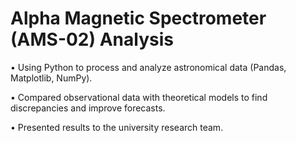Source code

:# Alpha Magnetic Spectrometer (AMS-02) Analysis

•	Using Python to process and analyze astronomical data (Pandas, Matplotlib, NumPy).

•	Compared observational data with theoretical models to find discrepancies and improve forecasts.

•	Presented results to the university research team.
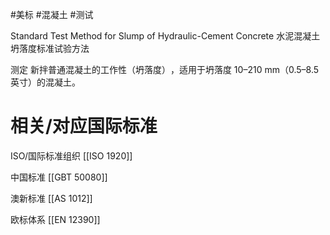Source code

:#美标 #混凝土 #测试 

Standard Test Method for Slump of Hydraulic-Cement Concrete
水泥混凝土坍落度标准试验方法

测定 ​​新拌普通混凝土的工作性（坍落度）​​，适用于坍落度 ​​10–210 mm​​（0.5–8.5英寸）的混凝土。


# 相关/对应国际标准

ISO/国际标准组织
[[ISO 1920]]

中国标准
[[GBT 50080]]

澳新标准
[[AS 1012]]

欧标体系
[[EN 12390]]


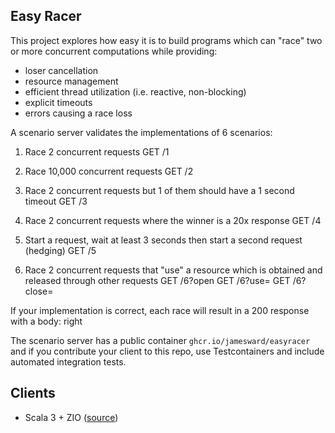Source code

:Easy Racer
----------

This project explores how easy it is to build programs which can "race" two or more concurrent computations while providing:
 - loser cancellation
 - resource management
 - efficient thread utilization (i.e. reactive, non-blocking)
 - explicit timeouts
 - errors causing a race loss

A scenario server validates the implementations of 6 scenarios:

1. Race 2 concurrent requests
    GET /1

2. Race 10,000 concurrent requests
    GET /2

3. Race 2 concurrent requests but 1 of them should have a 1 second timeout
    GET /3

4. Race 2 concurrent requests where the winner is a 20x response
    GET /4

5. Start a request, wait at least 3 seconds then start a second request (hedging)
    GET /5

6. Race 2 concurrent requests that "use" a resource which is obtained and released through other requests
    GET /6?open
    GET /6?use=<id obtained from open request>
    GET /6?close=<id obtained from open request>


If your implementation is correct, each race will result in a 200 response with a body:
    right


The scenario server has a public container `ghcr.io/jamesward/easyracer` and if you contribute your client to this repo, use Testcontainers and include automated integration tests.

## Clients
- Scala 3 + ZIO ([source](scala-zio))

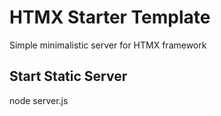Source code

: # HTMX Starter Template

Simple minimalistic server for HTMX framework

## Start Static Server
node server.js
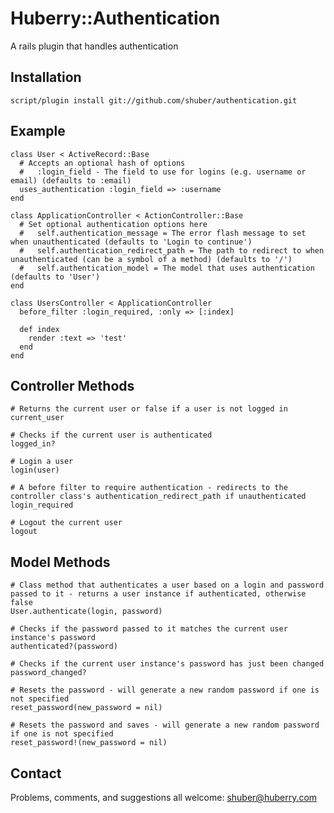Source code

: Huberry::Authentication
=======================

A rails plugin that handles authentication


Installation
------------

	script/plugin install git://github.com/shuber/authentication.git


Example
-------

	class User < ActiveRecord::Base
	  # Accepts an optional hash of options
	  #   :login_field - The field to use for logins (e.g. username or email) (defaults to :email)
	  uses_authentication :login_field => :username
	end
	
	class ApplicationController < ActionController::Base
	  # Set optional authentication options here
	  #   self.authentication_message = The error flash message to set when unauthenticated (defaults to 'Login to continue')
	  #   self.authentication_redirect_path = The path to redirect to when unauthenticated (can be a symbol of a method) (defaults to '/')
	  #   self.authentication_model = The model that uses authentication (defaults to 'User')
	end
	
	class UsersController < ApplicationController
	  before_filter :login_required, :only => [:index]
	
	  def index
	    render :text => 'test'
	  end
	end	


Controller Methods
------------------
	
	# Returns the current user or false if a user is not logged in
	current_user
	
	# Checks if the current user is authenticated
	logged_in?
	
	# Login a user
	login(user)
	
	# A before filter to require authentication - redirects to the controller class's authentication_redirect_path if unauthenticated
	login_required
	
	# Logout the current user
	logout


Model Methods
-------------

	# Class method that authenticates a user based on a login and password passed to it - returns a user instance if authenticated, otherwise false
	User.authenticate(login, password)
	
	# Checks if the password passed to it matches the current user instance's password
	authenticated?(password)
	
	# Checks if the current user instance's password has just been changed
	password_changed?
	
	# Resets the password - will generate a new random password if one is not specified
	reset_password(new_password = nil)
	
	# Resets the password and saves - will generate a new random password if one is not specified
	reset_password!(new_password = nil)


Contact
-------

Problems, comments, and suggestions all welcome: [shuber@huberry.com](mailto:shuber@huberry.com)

-------------------------

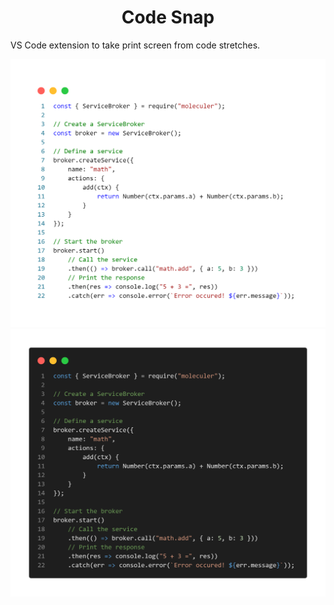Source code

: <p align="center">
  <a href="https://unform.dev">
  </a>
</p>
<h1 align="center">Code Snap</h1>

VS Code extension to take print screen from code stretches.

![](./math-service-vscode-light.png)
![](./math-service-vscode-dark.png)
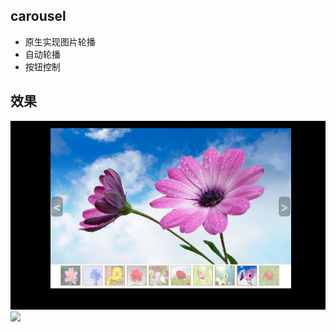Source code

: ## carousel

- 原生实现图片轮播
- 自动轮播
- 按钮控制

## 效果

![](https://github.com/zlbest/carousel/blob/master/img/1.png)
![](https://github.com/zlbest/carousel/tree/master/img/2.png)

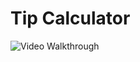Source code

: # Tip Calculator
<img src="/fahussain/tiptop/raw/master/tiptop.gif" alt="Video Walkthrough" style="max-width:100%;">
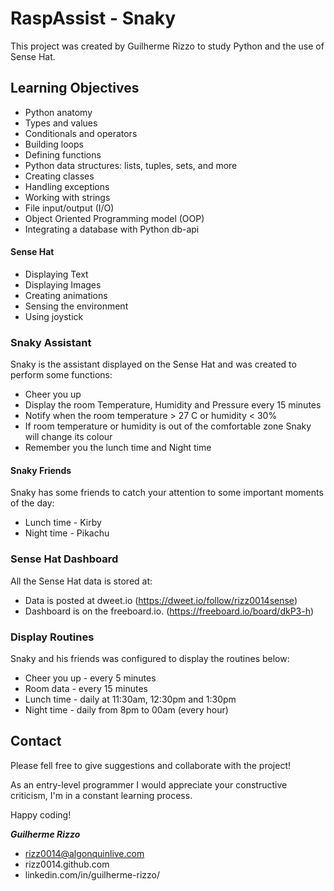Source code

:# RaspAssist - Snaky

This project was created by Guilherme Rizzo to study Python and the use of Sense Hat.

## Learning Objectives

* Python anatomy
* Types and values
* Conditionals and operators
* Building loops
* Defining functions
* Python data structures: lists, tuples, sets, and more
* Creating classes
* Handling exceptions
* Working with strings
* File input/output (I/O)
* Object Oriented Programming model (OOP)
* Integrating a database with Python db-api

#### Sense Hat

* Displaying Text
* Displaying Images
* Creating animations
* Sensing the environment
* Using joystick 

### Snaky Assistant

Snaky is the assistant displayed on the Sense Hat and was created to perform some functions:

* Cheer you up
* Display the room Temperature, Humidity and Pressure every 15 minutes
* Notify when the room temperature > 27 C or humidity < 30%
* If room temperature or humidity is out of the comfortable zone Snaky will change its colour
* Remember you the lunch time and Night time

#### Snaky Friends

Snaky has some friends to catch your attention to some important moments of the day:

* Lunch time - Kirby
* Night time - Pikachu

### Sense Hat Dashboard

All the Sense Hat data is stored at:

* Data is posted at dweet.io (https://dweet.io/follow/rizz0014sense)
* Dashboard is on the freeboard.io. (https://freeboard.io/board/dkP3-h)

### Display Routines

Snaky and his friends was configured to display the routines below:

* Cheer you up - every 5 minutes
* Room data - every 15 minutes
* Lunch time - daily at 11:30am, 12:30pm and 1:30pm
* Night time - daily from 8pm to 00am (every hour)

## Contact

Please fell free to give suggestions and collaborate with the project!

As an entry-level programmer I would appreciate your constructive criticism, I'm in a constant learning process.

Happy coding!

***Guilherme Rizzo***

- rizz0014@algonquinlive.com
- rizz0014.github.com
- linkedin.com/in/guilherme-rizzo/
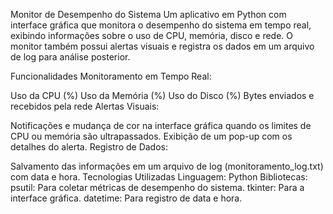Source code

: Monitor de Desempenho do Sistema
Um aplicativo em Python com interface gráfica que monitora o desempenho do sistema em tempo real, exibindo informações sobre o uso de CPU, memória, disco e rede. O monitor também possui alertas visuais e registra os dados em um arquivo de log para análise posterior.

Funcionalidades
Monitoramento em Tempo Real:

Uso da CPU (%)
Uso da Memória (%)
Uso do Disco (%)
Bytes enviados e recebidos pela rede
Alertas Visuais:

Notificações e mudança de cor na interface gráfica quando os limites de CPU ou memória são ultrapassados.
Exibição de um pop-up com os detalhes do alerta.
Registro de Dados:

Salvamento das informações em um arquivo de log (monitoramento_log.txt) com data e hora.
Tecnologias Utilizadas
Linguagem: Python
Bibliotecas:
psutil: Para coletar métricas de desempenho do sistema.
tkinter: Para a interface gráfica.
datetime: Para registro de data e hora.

-------------------------

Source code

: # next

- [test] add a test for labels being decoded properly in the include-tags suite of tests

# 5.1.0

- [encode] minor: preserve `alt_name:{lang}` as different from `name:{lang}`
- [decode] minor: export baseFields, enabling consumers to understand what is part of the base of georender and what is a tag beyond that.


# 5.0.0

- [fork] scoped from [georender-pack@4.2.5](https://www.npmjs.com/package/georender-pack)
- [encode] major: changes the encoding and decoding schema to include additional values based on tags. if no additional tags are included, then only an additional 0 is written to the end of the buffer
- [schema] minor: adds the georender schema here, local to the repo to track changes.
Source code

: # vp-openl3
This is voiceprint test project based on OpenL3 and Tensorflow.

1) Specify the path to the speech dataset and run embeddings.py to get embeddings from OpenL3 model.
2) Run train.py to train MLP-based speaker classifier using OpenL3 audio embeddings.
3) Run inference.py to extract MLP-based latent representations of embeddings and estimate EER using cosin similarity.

-------------------------

Output exactly the lines of the material above from the one containing "Funcionalidades" up to and including the one containing "datetime: Para registro de data e hora.".

Funcionalidades
Monitoramento em Tempo Real:

Uso da CPU (%)
Uso da Memória (%)
Uso do Disco (%)
Bytes enviados e recebidos pela rede
Alertas Visuais:

Notificações e mudança de cor na interface gráfica quando os limites de CPU ou memória são ultrapassados.
Exibição de um pop-up com os detalhes do alerta.
Registro de Dados:

Salvamento das informações em um arquivo de log (monitoramento_log.txt) com data e hora.
Tecnologias Utilizadas
Linguagem: Python
Bibliotecas:
psutil: Para coletar métricas de desempenho do sistema.
tkinter: Para a interface gráfica.
datetime: Para registro de data e hora.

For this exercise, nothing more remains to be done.